(Raw data Opens)
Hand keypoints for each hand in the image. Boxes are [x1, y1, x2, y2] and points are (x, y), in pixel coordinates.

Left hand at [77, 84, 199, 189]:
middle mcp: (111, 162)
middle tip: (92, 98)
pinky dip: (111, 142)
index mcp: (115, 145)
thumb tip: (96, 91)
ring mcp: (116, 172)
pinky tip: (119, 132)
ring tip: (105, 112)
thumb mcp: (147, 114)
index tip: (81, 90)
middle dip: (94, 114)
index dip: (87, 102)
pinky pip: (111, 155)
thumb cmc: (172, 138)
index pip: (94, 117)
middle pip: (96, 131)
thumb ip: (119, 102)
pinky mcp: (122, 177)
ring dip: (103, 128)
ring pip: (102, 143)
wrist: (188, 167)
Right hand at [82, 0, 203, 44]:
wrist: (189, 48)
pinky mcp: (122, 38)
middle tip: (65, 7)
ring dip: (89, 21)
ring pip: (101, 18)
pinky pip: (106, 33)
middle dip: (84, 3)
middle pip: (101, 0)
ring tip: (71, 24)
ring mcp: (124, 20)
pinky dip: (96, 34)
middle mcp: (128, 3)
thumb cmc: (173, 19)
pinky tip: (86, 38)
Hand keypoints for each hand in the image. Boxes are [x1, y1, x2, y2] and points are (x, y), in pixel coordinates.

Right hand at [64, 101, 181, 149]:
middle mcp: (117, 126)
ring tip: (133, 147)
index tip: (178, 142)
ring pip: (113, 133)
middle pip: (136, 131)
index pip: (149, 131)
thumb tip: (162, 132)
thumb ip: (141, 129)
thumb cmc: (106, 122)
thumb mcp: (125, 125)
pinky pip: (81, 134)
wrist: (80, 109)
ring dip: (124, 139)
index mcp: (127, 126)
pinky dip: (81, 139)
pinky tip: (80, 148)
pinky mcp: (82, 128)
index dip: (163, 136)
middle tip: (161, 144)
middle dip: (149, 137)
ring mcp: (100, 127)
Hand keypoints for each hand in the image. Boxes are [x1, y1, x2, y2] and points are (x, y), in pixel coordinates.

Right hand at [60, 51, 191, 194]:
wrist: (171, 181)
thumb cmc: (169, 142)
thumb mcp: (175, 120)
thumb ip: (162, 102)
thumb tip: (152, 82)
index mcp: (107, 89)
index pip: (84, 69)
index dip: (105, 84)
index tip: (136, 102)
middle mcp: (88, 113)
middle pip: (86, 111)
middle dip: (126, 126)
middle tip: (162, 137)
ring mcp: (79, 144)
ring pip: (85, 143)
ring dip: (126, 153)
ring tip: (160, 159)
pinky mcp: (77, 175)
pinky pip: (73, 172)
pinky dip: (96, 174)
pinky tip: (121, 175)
(Raw data Closes)
Activity
What lines of the listing contain the word "index"? Copy them all.

Problem solution
index mcp: (115, 145)
index tip: (81, 90)
index dip: (87, 102)
index pip: (94, 117)
index tip: (178, 142)
index pip: (149, 131)
index mcp: (127, 126)
index dip: (163, 136)
index mcp: (107, 89)
index pip: (84, 69)
index dip: (105, 84)
index tip: (136, 102)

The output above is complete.